24. Castle Clinton National Monument

Built in 1811 to keep the British out of New York Harbor, this sandstone fort in Battery Park never fired a shot in anger. Instead it lived several other lives. As Castle Garden it was the city’s great concert hall, where P.T. Barnum presented Jenny Lind in 1850. Then it became America’s first official immigration depot, processing more than 8 million arrivals between 1855 and 1890, before Ellis Island existed. Then it spent four decades as the city aquarium.

Today it’s free, and it’s mostly the place you buy Statue of Liberty ferry tickets. Spend ten minutes with the exhibit panels anyway. If your family arrived before 1890, this fort is your Ellis Island.


Appalachian Trail footpath through eastern forest
Appalachian National Scenic Trail (courtesy NPS)

25. Appalachian National Scenic Trail

About 88 of the Appalachian Trail’s roughly 2,190 miles cross New York, and they include two of the trail’s best trivia answers. The very first section of the A.T. ever opened, in 1923, runs through Bear Mountain State Park, and the lowest elevation on the entire Georgia-to-Maine route, about 124 feet, sits inside the Bear Mountain Trailside Museums and Zoo.

For a day hike with a payoff, take the climb out of Bear Mountain or the famous view from the Lemon Squeezer in Harriman. Metro-North’s Appalachian Trail station, a concrete platform in a field, lets you do it without a car, which feels very New York.


North Country National Scenic Trail through northern forest
The North Country National Scenic Trail (USDA photo, J. Knowlton)

26. North Country National Scenic Trail

The North Country Trail runs about 4,800 miles from North Dakota to Vermont, the longest trail in the National Trails System, and its New York leg rides the Finger Lakes Trail through gorge country before climbing into the Adirondack foothills. Almost nobody hikes the whole thing. That’s not the point of a trail like this.

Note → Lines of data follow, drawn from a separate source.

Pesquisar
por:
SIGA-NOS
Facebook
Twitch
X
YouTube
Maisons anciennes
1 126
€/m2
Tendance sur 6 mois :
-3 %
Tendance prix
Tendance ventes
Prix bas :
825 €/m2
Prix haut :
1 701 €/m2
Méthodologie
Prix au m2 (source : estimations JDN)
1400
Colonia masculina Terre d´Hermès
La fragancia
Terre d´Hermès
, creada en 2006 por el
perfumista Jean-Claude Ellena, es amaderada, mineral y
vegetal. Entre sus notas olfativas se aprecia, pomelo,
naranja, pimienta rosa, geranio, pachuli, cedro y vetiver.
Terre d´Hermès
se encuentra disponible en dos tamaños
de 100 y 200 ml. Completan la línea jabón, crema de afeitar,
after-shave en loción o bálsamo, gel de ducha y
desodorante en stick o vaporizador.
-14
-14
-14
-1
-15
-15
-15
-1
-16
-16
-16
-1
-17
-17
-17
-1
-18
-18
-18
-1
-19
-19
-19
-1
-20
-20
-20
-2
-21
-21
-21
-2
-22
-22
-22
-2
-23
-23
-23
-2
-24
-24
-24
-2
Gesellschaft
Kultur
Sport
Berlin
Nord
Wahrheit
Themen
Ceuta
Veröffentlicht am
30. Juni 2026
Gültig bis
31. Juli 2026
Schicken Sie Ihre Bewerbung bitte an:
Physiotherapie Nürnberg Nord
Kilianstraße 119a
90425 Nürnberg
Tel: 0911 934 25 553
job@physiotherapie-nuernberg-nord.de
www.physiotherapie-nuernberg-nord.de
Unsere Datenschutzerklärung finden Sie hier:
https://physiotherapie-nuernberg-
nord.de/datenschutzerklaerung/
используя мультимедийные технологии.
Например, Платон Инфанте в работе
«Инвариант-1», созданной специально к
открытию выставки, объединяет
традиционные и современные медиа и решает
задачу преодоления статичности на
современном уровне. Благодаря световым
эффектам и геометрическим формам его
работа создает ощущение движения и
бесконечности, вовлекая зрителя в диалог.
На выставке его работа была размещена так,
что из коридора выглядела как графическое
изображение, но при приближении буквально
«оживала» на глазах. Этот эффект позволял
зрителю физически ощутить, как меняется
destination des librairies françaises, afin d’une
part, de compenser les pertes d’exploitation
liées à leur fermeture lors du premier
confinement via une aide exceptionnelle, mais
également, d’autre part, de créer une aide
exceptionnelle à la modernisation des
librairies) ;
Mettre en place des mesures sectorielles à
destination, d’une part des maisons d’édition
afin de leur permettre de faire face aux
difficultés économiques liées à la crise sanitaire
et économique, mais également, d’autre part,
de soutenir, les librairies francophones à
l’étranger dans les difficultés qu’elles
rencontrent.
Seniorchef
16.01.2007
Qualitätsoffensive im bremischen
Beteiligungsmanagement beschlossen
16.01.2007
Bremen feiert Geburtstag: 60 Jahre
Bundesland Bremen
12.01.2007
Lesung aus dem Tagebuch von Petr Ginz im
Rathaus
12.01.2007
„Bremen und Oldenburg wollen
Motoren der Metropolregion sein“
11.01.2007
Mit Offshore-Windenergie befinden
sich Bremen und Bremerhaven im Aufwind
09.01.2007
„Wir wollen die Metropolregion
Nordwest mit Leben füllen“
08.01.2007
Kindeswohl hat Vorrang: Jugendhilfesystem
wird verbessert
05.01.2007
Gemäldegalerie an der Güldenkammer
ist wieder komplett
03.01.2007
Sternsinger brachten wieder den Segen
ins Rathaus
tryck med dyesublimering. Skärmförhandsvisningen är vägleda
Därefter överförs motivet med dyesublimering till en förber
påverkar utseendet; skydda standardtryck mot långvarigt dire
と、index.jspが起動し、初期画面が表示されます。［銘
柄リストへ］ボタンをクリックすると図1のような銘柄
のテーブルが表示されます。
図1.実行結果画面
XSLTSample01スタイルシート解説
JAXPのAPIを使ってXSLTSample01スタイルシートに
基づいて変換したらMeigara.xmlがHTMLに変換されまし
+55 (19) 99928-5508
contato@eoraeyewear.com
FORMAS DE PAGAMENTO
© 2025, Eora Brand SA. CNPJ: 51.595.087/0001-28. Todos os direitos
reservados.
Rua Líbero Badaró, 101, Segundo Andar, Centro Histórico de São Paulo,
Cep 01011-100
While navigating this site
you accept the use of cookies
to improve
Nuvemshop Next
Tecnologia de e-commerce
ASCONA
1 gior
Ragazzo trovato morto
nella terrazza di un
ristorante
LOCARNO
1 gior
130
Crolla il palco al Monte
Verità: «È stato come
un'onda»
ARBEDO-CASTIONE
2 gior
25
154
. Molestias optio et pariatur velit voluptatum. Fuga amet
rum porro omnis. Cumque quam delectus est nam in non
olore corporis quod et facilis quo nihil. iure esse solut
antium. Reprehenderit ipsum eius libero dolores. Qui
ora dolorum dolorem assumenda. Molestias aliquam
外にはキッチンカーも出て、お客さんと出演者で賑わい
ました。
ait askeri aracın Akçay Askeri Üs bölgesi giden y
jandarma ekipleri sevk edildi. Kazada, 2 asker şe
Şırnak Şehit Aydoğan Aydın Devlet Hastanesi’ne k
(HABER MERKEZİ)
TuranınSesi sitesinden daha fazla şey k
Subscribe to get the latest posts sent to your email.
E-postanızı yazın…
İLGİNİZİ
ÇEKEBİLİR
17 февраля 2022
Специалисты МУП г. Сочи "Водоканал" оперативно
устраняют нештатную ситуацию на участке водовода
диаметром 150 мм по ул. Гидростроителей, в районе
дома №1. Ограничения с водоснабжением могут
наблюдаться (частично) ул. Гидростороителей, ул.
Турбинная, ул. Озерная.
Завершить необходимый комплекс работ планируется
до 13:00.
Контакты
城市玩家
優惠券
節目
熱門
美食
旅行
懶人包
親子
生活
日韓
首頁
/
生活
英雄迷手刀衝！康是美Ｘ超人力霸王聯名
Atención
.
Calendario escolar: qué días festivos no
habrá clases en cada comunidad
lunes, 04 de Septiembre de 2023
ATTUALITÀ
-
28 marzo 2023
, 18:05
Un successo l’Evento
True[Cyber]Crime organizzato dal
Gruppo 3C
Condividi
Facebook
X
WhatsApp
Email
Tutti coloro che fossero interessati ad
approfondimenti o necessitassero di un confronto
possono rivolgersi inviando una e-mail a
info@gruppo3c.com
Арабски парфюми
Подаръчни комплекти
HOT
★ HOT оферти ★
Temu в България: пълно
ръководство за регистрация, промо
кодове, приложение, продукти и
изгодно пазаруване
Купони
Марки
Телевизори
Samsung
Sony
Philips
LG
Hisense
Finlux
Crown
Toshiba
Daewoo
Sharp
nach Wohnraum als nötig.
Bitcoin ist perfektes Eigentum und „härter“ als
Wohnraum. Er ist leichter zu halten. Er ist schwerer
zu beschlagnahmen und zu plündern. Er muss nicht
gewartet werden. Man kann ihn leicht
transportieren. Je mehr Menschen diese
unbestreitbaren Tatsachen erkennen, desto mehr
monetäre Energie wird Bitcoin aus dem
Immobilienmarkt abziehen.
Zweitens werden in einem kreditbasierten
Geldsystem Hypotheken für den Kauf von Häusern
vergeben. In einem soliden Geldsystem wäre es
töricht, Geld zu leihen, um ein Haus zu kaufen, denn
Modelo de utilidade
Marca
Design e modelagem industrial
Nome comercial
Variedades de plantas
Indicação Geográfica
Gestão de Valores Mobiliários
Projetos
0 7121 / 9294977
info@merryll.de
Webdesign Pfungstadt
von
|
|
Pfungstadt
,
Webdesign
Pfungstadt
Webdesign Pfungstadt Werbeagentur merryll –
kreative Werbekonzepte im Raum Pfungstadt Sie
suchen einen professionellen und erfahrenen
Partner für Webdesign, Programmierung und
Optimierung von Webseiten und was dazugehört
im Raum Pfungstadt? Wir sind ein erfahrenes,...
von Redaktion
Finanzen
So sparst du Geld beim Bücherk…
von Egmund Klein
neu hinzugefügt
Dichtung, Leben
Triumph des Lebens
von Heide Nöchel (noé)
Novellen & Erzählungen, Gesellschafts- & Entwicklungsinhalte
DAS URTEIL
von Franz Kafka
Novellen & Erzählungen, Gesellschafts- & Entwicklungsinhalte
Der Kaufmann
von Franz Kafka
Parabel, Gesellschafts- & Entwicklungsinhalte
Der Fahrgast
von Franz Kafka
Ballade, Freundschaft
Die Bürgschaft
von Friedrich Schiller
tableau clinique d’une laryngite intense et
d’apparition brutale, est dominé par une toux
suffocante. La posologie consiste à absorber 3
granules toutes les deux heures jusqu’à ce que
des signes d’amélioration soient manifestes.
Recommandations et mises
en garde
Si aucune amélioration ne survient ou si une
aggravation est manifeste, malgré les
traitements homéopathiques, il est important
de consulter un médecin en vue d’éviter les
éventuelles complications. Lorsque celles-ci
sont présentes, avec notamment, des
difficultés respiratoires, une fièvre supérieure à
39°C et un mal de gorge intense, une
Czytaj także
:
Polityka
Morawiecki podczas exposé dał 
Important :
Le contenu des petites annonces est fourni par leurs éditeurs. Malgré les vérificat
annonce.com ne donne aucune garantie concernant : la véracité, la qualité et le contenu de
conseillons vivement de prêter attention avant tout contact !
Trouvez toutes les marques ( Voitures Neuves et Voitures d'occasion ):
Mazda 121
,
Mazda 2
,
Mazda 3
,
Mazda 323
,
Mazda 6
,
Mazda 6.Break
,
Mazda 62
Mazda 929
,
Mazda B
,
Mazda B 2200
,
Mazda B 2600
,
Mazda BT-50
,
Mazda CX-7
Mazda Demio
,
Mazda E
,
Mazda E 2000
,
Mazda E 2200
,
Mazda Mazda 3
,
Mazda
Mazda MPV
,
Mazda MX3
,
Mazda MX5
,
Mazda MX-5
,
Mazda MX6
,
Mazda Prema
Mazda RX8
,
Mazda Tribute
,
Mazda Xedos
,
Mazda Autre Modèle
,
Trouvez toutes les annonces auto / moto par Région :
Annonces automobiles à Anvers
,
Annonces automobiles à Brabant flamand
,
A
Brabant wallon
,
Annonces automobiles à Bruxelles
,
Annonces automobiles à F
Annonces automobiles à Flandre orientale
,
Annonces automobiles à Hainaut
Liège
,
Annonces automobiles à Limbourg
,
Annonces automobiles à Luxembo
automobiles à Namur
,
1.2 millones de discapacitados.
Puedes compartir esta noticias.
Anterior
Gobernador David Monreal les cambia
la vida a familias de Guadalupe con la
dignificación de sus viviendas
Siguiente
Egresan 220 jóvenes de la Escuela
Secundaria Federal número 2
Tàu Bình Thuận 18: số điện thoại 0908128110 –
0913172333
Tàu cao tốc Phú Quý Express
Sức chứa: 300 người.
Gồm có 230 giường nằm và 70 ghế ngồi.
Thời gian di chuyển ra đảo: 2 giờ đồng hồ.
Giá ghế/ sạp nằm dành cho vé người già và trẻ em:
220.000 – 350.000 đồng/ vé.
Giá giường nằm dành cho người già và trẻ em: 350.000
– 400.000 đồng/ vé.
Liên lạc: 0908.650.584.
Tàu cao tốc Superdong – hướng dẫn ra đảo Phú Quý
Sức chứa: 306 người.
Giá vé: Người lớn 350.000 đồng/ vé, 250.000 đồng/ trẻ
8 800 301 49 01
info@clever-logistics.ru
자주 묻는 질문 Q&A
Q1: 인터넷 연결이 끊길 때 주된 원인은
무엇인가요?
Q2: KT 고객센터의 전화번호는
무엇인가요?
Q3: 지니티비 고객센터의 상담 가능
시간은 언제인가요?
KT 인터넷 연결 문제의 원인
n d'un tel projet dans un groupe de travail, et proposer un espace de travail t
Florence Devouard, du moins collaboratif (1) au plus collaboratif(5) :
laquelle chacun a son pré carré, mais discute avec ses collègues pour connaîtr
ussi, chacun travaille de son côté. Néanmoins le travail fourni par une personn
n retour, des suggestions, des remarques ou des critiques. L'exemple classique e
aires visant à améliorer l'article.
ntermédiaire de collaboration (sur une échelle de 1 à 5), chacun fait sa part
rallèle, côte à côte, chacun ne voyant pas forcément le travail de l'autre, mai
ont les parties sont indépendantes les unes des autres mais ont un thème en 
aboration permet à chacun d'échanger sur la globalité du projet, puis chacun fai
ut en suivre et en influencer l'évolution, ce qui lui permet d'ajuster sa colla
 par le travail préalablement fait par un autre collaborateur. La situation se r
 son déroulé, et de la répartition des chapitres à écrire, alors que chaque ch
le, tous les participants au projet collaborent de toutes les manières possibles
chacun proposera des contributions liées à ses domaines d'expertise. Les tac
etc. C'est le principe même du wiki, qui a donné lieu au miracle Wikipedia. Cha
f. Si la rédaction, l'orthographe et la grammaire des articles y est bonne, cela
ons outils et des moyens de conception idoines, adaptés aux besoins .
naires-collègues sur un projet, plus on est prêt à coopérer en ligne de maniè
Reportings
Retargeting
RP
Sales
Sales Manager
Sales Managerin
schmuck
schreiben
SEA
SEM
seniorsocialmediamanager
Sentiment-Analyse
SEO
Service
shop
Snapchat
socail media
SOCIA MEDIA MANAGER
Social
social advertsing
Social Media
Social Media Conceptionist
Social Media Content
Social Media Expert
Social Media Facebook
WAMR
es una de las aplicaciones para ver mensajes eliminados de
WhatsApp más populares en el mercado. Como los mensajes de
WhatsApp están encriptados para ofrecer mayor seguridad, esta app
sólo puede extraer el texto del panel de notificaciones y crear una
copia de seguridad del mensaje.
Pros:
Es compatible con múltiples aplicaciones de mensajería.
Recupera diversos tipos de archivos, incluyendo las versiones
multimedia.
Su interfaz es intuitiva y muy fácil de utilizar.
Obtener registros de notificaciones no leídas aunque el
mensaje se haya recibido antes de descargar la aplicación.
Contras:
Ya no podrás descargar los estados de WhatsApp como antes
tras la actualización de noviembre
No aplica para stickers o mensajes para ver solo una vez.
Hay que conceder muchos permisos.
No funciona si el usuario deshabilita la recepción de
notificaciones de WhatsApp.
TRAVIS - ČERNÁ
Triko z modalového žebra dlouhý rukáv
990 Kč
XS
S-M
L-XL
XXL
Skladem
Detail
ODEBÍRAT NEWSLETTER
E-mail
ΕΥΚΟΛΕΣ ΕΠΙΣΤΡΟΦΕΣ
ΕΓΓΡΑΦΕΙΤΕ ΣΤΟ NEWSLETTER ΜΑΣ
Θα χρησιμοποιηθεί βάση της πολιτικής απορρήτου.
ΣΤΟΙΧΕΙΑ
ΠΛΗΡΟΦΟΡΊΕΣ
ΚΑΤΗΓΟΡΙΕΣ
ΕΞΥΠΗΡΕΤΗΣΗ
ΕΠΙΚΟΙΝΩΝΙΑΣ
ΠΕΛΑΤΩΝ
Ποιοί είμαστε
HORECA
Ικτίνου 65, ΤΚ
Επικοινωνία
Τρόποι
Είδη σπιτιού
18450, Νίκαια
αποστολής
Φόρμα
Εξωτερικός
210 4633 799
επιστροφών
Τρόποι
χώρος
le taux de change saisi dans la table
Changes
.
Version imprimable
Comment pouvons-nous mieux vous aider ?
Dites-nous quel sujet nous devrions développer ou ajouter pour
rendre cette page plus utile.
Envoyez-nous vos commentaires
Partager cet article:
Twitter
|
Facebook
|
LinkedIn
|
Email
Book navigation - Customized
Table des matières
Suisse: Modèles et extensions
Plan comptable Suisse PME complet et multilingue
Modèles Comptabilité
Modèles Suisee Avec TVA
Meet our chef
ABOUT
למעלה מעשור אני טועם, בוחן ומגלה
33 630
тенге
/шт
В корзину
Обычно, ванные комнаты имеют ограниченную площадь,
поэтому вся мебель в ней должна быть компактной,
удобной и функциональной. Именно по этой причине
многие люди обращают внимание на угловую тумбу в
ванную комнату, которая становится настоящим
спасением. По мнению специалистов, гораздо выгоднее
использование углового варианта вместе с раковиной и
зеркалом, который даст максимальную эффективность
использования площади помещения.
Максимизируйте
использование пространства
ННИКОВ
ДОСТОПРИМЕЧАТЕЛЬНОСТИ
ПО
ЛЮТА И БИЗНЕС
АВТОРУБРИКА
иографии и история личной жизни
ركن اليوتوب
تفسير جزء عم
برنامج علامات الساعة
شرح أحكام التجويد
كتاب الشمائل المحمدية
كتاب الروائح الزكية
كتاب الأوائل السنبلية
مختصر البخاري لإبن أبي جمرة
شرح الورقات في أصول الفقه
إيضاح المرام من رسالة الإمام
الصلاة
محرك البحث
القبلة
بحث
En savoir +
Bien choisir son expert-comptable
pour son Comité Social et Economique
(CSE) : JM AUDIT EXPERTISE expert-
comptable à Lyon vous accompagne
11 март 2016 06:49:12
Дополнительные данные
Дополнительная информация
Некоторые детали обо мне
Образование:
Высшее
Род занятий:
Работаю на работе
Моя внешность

The point is that a national park unit probably passes within an hour of wherever you live in upstate New York, and the waterfall sections of the Finger Lakes stretch hold their own against anything east of the Rockies.

Worth knowing. The Lower East Side Tenement Museum at 97 Orchard Street is a National Park Service affiliated site rather than a full park unit, and it’s one of the best museums in the city. Apartment tours tell the stories of the real immigrant families who lived in the building between 1863 and 1935. Book ahead, tours sell out.

Lower East Side Tenement Museum at 97 Orchard Street
The Tenement Museum, Lower East Side

Planning a New York National Parks Trip

Three Trips That Cover Almost Everything

  • The City Weekend. Statue of Liberty and Ellis Island on day one. On day two, walk Lower Manhattan from Castle Clinton past Federal Hall and the African Burial Ground, then up to Stonewall, with Hamilton Grange, Grant’s tomb, TR’s birthplace, and Governors Island as the choose-your-own additions. Every site is subway distance.
  • The Hudson Valley Day. Springwood, Val-Kill, and the Vanderbilt Mansion are within ten minutes of each other in Hyde Park. Add Martin Van Buren’s Lindenwald 30 minutes north, and Saratoga makes it an overnight.
  • The Upstate History Run. Women’s Rights in Seneca Falls and Harriet Tubman in Auburn are 25 minutes apart in the Finger Lakes. Fort Stanwix is an hour east, the TR Inaugural Site and Niagara Falls two hours west.

When to Go and What Things Cost

Most of these sites are free, which makes New York the best value in the park system. The exceptions are the statue ferry at $25.50, the $15 Hyde Park house tours, the $12 TR Inaugural tour, and the $5 Governors Island ferry. May, June, September, and October are the sweet spots statewide. Fire Island and Gateway peak in summer, the historic house tours thin out beautifully in fall, and several house museums reduce hours in winter, so check before driving.

Reserve ahead for three things. Crown access at the statue, Sagamore Hill house tours, and the Tenement Museum.


Why Listen to Us About New York’s Parks

We’re a team of park-obsessed filmmakers and writers, and our resident historian Tony spent his career teaching this material before retiring in 2018 to go see all of it in person. He was born and raised in New York City. The rankings reflect his verdicts, and we’ve learned not to argue with him about Grant.